Pranav Bhagirath

77 Implementation of a standardized cardiac magnetic resonance based workflow for atrial fibrillation catheter ablation BACKGROUND Patient selection and procedural guidance of atrial fibrillation (AF) ablation is often performed using multiple imaging modalities such as echocardiography, computed tomography and cardiac magnetic resonance imaging (CMR) [1;2] . However, it has recently been suggested that a single modality, CMR based approach can provide a comparable diagnostic yield in a more time- and cost-efficient manner [3] . Commercially available CMR pulse sequences have been applied to obtain detailed information about left atrial appendage (LAA) thrombus [4] and optional parameters such as pulmonary vein (PV) morphology [5] , and left atrial (LA) volume [6] . Furthermore, CMR offers unmet capabilities for tissue characterization in the thin LA wall [7;8] . This tissue information may be used to identify potential electrical re-entry circuits [9] and to design patient specific ablation strategies [10] . The current lack of uniformity for LA imaging however, poses significant limitations. This study proposes a standardized CMR based imaging and post-processing workflow for patient selection and procedural guidance of AF ablation.

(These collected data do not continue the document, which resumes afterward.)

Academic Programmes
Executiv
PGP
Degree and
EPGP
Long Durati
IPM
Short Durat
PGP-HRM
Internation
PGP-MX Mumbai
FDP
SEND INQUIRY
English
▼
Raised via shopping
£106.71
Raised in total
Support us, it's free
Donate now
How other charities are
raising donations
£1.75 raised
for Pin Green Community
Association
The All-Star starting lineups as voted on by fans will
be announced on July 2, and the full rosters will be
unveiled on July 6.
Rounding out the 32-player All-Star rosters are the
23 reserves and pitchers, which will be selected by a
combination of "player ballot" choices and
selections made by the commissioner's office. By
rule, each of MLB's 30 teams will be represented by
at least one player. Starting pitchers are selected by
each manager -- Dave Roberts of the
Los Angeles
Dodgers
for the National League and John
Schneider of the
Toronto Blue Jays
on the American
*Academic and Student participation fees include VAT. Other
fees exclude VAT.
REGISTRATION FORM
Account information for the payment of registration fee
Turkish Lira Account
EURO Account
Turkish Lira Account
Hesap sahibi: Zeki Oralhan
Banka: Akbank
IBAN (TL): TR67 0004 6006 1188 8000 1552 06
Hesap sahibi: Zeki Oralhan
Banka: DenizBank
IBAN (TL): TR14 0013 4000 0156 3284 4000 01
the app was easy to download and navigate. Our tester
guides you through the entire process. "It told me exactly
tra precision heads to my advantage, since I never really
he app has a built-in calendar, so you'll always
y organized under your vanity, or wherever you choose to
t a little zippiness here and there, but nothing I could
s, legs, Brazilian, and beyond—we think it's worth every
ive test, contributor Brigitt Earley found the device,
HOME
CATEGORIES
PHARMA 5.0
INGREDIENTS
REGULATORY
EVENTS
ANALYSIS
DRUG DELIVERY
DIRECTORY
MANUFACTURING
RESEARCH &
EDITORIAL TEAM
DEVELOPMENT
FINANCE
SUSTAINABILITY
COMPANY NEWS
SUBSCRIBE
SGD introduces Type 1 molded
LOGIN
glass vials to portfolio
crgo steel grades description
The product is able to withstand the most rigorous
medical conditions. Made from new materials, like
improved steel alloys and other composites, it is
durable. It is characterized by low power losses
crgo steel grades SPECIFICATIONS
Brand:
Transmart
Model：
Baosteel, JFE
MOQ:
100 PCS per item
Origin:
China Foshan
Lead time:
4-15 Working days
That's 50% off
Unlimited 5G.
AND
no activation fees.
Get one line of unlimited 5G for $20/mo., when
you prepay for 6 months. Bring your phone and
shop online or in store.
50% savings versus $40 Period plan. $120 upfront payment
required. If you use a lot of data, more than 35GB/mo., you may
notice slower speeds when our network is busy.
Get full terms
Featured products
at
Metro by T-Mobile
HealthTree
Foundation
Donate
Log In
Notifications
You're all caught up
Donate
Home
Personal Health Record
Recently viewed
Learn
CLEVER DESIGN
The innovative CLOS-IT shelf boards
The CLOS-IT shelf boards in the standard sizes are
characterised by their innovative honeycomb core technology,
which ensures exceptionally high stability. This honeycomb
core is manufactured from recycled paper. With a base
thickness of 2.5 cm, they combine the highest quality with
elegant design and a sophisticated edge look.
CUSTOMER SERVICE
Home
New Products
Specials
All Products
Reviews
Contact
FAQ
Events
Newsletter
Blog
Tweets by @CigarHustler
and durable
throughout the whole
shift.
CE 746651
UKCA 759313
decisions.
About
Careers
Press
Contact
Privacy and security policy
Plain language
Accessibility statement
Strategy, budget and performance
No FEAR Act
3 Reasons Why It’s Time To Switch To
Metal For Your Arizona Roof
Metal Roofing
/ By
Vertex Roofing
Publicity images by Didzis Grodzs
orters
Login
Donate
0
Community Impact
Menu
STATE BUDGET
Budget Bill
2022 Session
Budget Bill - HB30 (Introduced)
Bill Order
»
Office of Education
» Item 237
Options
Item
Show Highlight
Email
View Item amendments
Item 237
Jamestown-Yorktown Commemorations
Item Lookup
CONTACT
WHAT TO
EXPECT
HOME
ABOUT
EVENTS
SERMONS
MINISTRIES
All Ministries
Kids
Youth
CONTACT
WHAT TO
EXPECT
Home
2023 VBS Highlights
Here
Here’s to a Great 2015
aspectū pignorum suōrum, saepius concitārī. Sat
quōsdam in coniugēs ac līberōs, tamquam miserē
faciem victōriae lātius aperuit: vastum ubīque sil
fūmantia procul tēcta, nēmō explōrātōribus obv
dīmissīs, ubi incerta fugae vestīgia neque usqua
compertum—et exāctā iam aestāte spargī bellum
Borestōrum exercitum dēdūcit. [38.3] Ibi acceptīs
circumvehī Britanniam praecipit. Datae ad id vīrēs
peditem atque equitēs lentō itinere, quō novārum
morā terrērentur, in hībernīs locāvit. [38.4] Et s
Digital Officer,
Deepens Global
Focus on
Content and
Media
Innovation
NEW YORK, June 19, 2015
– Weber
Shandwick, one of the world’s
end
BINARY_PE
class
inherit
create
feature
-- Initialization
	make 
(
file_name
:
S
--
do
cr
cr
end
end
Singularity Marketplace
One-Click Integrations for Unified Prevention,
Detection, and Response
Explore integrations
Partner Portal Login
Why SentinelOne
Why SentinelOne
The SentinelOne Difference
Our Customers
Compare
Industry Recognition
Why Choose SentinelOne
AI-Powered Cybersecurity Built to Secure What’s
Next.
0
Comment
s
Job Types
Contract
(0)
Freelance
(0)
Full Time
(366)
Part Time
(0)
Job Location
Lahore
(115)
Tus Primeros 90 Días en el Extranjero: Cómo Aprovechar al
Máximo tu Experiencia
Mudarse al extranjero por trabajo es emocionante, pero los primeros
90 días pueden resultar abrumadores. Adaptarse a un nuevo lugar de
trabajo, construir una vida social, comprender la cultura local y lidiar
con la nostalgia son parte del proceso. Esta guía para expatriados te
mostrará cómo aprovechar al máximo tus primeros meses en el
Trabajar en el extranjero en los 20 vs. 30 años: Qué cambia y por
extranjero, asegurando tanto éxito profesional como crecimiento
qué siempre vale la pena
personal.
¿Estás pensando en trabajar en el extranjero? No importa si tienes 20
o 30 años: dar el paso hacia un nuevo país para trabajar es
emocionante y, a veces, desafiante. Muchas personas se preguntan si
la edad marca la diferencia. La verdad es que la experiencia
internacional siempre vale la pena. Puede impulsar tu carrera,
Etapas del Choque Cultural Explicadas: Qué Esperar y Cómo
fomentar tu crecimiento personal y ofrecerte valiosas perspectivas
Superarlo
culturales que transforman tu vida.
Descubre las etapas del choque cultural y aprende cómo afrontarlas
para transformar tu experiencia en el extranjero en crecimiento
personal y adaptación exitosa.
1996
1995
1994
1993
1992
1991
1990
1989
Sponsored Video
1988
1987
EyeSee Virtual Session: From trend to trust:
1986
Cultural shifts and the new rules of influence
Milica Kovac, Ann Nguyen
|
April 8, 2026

Clinical utility and feasibility were examined by evaluating: (1) the ability to assess the following parameters: LAA thrombus, LA volume and sphericity, (2) the capability to facilitate procedural guidance by fusion of CMR-derived LAmodels with the electro-anatomical mapping (EAM) system, and (3) the correlation between sites of ablation and scar localization on the LA model. METHODS Patient Population The study population consisted of 8 patients undergoing an index (n=3) or redo (n=5) catheter ablation procedure for paroxysmal or persistent AF. The study complied with the declaration of Helsinki and received approval from the local ethical committee and the institutional scientific board. Written informed consent was obtained from the study subjects.